Later, I was watching the kitties going after each other again- much stronger now, their tactics much more refined.  It was clear to me that as scrabbling siblings, they would be much more able to find their way in the wilder world than if they didn’t fight as often and as fiercely as they did.  They were more nimble, more cunning, more strategic because they were being perpetually challenged in a way that a human caretaker wouldn’t be able to imitate.

Indeed, it seemed that the natural world testified that fighting with our siblings is one of the many ways the young are prepared for the world they’ll have to navigate as adults.  So where did we get the idea that there was something wrong with our families if we fought with our siblings? How did this idea that there was something wrong with us, with them, with our families because we fought–ironically enough–intensify the fighting?  Take it from the realm of playful but informative parries & thrusts to soul-wounding experiences that damaged our sense of security and self-esteem?

Mind you, I’m not advocating parents leaving children to rip each other to shreds– managing conflict and dispute and moving to forgiveness is part of the skill-set we need to be effective and productive adults.  What I am saying is that shifting our perception of the role of fighting would enable us to manage that conflict better.  Forgiveness would be almost unnecessary–do you need to forgive the people that you see as being integral to helping you develop the survival skills that have brought you this far?

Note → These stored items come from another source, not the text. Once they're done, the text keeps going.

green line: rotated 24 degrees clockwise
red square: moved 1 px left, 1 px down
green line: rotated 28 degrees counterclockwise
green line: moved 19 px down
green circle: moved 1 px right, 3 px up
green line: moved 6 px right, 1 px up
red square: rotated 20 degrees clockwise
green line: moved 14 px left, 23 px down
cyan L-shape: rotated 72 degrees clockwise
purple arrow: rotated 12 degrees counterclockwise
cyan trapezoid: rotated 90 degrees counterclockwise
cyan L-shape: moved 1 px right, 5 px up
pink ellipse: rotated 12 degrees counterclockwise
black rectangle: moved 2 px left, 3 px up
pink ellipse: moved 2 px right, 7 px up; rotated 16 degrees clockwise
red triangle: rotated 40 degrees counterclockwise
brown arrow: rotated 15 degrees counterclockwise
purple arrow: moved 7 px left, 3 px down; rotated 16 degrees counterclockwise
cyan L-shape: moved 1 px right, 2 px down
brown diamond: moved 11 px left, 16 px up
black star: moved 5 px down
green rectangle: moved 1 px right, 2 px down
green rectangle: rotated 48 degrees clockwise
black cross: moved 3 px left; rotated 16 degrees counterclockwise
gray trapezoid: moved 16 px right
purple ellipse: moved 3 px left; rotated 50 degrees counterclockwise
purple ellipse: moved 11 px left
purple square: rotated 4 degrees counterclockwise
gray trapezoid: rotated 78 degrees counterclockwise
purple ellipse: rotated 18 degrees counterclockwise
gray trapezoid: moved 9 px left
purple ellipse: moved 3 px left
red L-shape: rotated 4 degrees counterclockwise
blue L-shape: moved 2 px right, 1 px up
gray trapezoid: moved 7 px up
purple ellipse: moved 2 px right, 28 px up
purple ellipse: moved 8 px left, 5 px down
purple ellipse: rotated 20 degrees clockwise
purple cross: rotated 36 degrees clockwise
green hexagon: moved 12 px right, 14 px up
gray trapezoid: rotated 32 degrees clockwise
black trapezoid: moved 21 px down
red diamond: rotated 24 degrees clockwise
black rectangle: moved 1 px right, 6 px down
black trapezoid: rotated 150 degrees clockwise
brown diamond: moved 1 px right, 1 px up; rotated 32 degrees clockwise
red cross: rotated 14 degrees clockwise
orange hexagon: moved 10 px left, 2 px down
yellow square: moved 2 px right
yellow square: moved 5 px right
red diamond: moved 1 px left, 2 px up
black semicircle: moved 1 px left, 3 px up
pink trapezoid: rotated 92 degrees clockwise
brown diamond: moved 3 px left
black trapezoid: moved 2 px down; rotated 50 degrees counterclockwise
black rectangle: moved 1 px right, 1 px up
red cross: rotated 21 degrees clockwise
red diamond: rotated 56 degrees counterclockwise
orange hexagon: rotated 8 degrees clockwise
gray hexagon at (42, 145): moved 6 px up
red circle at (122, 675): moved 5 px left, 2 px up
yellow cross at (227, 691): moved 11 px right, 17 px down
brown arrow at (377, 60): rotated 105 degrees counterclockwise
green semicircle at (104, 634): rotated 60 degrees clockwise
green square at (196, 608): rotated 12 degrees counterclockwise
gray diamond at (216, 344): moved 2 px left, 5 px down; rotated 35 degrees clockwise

How different would our lives be if we expected this to be a part of childhood? Saw it as perfectly normal and natural, and even a part of our education and preparation for adulthood?

Shifts things a bit, doesn’t it?

The stories we tell ourselves deeply effect our lives; our motivation, our sense of esteem, our confidence, our optimism.  Motivation, confidence, and optimism deeply impact our performance and outcomes.  Oftentimes, the answer to our performance issues doesn’t lie in getting more hours of contact with the information, or more organized with our schedules, but in addressing the stories we’re telling ourselves about our capacity and capabilities.  About what success means.  About what failure means.  How many “this always happens to me”s are you carrying around? Sure, getting enough contact with the information in a way that works for us is crucial, as is developing an organizational system we’ll actually use.  But if we have these things and we can’t manage to stay on track, its time to look deeper.

Do we think success will call us to leave something we cherish behind? Are we using failure to protect our self-esteem?

What stories are you living by? Are they serving you?  To find out, just start paying attention to the stories that run across your mind.  How does your body feel when you’re in these narratives? How do they impact how you see yourself? How do they impact your relationships with others?  Just watch and see what happens.

Are there other options? Is  the story you’ve been telling yourself the only interpretation of what’s going on? What could be some other interpretations?

Paying attention to what we tell ourselves is a very powerful way to put ourselves into the driver’s seat of our own lives.  Mind you, I’m talking about paying non-judgmental attention here: to judge, we’re likely telling ourselves another story. Try non-judgmental observation of your stories for a week.  What do you notice?